Yes, Chuck has issues, yes, not all of them are justified, yes, he can be a prick, and no, Jimmy didn't actually do anything wrong buy wanting to go get food, but putting the pieces in context, it's pretty clear how this would be a crucial moment in Chuck's life and how it would feed his resentment toward Jimmy, and it's painful to watch because it's so tragic for him. It doesn't make his viewpoint of Jimmy right, but it's totally understandable how he came to it when shit like this happened to him.

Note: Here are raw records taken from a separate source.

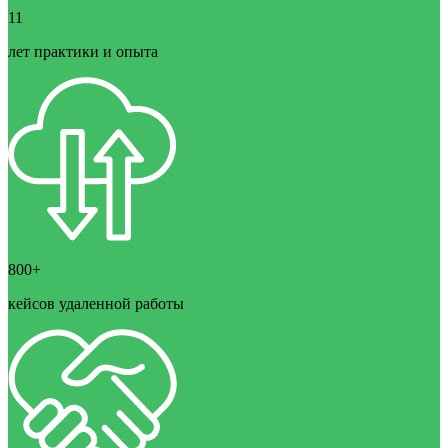
11
лет практики и опыта
800+
кейсов удаленной работы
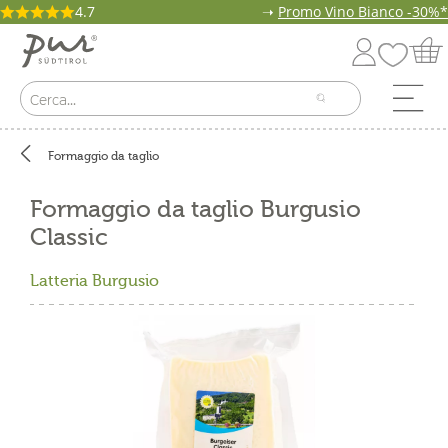
4.7
➝
Promo Vino Bianco -30%*
Formaggio da taglio
Formaggio da taglio Burgusio
Classic
Latteria Burgusio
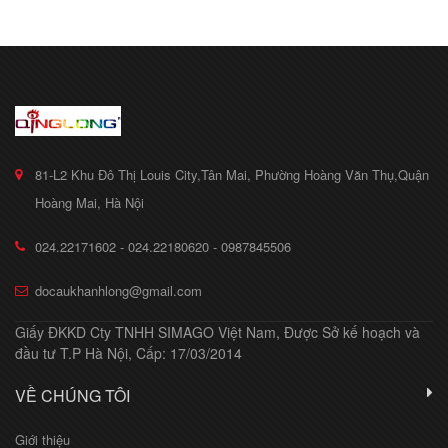
81-L2 Khu Đô Thị Louis City,Tân Mai, Phường Hoàng Văn Thụ,Quận
Hoàng Mai, Hà Nội
024.22171602 - 024.22180620 - 0987845506
docaukhanhlong@gmail.com
Giấy ĐKKD Cty TNHH SIMAGO Việt Nam, Được Sở kế hoạch và
đầu tư T.P Hà Nội, Cấp: 17/03/2014
VỀ CHÚNG TÔI
Giới thiệu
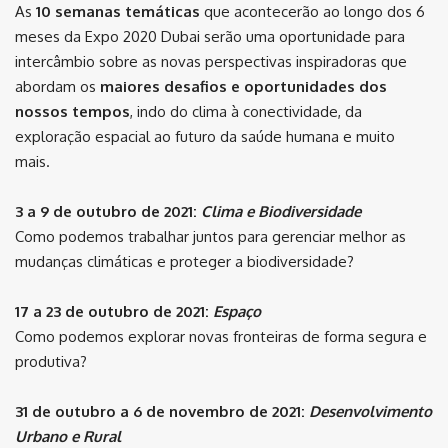
As
10 semanas temáticas
que acontecerão ao longo dos 6
meses da Expo 2020 Dubai serão uma oportunidade para
intercâmbio sobre as novas perspectivas inspiradoras que
abordam os
maiores desafios e oportunidades dos
nossos tempos
, indo do clima à conectividade, da
exploração espacial ao futuro da saúde humana e muito
mais.
3 a 9 de outubro de 2021:
Clima e Biodiversidade
Como podemos trabalhar juntos para gerenciar melhor as
mudanças climáticas e proteger a biodiversidade?
17 a 23 de outubro de 2021:
Espaço
Como podemos explorar novas fronteiras de forma segura e
produtiva?
31 de outubro a 6 de novembro de 2021:
Desenvolvimento
Urbano e Rural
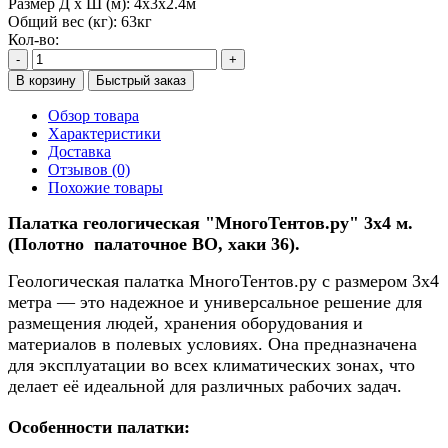
Размер Д х Ш (м):
4x3x2.4м
Общий вес (кг):
63кг
Кол-во:
-
+
В корзину
Быстрый заказ
Обзор товара
Характеристики
Доставка
Отзывов (0)
Похожие товары
Палатка геологическая "МногоТентов.ру" 3х4 м.
(Полотно палаточное ВО, хаки 36).
Геологическая палатка
МногоТентов.ру
с размером 3x4
метра — это надежное и универсальное решение для
размещения людей, хранения оборудования и
материалов в полевых условиях. Она предназначена
для эксплуатации во всех климатических зонах, что
делает её идеальной для различных рабочих задач.
Особенности палатки:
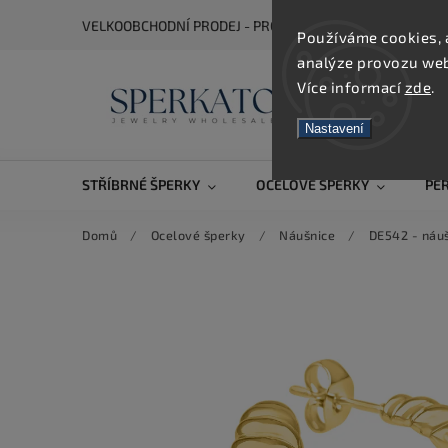
VELKOOBCHODNÍ PRODEJ - PRO ZOBRAZENÍ CEN SE REGIS
Používáme cookies, 
analýze provozu webu
Více informací
zde
.
Nastavení
STŘÍBRNÉ ŠPERKY
OCELOVÉ ŠPERKY
PE
Domů
/
Ocelové šperky
/
Náušnice
/
DE542 - náuš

This is fiction, where people have a lot more freedom to be unempathetic to human pain. That's obviously how it should be, real people are more important. However, fiction is an odd little area in our lives where we are supposed to treat the fake as if it were real. We may be allowed to react in ways that are horrible to fictional people, but I don't think that makes how we act irrelevant. And if someone really made a thread that essentially described the exact same situation, and you said to them what you're saying about Chuck, you'd be banned, and that should tell you something about the nature of trying to use the death of someone's mother to belittle them. It's something only a complete asshole would do.
There is no part of the BB/BCS fandom I dislike more than when people become so enthralled with their personal dislike of a character that they shut down all attempts to sympathize with a character out of hand. It's an intentional simplification of a complex character, it adds nothing to the discussion, and is just a distasteful act in general.